Vivre "à propos"


Selon ma propre stratégie philosophique, j'ai tenté, en passant par la pensée chinoise, de sortir de ce grand pli du "temps". Car la Chine a pensé le "moment saisonnier" et la "durée", mais non pas une enveloppe qui les contienne également tous deux, et qui serait le "temps" homogène-abstrait. Quelle est donc cette pensée, est-on conduit soudain à s'enquérir, qui n'a pas pensé les "corps" en "mouvement", d'où nous vient la conception d'un temps physique, "nombre du mouvement", ni n'a l'opposé du temporel à de l'éternel, ou l'être et le devenir, d'où naît la métaphysique, et dont la langue, enfin, ne conjuguant pas, ne donne pas à opposer des temps – futur, présent et passé ? Y aurait-il donc une alternative à la pensée du temps ? Entreprendre de la déployer nous porte à considérer, en regard du "temps", ce que peut être la saison, ainsi que, en regard de la dis-tension temporelle permettant une extension "dans le temps", quelle est la transition continue qui fait le procès des choses.
Il en résulterait que le temps, se concevant toujours entre "début" et "fin", points de départ et d'arrivée, maintient un surplomb vis-à-vis du cours des processus et de leur logique d'immanence. Et, de fait, de dessous cette question du temps, c'est bien celle du "vivre" que je me propose de tirer au jour, pour l'aborder à nouveaux frais ; ainsi que, pour être en mesure de déployer la notion du vivre en la décollant du temps, celle des conditions de possibilité de sa prise en charge par la philosophie. Car vivre – mais non pas une vie, comme on en parle du dehors, s'agirait-il de "sa" vie – ne se passe pas entre début et fin : vivre en soi n'est pas de l'ordre du déplacement du mobile et de la traversée.
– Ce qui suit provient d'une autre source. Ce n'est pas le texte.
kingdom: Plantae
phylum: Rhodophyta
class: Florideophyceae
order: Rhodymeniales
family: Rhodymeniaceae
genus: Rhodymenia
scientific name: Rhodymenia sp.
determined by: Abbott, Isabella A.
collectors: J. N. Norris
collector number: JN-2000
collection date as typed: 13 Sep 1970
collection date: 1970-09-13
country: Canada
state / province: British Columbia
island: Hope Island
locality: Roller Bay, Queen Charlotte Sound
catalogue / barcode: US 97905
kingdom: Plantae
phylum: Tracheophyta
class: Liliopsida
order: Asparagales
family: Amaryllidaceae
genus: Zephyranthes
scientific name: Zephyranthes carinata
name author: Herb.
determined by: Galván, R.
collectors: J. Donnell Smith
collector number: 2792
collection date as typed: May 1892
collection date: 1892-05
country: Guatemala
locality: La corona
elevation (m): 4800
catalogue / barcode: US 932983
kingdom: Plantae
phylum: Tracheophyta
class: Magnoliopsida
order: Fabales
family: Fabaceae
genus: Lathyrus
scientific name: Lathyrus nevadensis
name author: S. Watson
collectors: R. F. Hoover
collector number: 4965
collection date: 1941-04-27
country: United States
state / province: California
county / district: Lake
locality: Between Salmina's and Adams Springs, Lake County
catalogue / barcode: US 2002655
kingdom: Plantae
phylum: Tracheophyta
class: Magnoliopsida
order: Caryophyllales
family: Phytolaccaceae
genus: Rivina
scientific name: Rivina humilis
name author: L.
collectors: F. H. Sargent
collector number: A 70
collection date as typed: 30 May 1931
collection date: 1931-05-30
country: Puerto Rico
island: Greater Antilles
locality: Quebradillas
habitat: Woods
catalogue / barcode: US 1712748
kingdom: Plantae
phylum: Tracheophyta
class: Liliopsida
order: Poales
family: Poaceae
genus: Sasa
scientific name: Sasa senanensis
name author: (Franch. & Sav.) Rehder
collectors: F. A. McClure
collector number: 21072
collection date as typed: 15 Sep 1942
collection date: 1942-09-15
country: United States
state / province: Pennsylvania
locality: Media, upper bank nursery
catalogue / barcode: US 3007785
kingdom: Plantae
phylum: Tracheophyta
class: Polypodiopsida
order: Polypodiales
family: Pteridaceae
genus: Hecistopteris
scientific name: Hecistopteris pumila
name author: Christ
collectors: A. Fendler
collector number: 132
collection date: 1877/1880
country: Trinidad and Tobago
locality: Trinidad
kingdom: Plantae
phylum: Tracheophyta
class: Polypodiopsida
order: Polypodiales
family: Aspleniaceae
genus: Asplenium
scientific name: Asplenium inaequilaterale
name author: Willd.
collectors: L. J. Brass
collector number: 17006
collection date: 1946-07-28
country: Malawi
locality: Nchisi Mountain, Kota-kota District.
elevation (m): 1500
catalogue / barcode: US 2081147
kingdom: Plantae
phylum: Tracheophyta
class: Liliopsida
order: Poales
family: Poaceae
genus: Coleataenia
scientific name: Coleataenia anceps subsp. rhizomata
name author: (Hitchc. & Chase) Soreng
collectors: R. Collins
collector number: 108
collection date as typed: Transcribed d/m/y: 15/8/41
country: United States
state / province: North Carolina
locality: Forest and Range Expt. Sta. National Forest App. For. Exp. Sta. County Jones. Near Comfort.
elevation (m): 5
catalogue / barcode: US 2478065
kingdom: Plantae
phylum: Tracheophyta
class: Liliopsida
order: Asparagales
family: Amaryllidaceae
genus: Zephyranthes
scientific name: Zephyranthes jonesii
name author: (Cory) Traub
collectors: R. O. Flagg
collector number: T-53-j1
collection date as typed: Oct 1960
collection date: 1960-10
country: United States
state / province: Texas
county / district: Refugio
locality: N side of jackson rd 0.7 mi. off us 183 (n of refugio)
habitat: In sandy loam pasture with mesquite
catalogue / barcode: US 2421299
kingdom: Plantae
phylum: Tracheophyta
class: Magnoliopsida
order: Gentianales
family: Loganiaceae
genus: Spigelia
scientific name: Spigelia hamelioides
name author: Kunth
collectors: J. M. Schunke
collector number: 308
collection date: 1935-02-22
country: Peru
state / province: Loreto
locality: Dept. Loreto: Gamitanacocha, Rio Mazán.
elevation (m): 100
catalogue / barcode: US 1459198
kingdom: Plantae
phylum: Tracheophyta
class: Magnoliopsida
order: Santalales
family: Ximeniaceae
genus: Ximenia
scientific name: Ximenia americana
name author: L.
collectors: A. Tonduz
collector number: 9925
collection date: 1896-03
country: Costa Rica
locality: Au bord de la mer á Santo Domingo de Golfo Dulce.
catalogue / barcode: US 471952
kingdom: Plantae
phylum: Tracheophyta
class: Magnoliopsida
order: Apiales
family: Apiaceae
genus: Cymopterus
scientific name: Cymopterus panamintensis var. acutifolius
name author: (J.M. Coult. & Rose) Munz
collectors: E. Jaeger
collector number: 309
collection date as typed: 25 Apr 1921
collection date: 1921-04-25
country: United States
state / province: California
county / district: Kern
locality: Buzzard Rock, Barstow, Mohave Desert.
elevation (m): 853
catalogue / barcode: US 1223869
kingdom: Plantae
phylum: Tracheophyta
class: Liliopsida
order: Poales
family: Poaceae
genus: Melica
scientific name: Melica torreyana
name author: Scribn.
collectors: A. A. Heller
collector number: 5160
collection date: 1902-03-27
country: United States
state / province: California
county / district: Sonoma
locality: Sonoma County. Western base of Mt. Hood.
Et, d'autre part, comment vivre au "présent" si celui-ci, selon sa définition physique, n'est qu'un point sans extension,  un in-stant sans maintenant possible ? Ou si, selon sa description phénoménologique, l'intention lui conférant sa subsistance n'est conçue que dans la dépendance d'un objet temporel, telle que l'est, d'Augustin à Husserl, la méthode perçue ? 
Dans une formule de substitution, au terme des Essais, Montaigne suggère, non de vivre au présent, mais "à propos".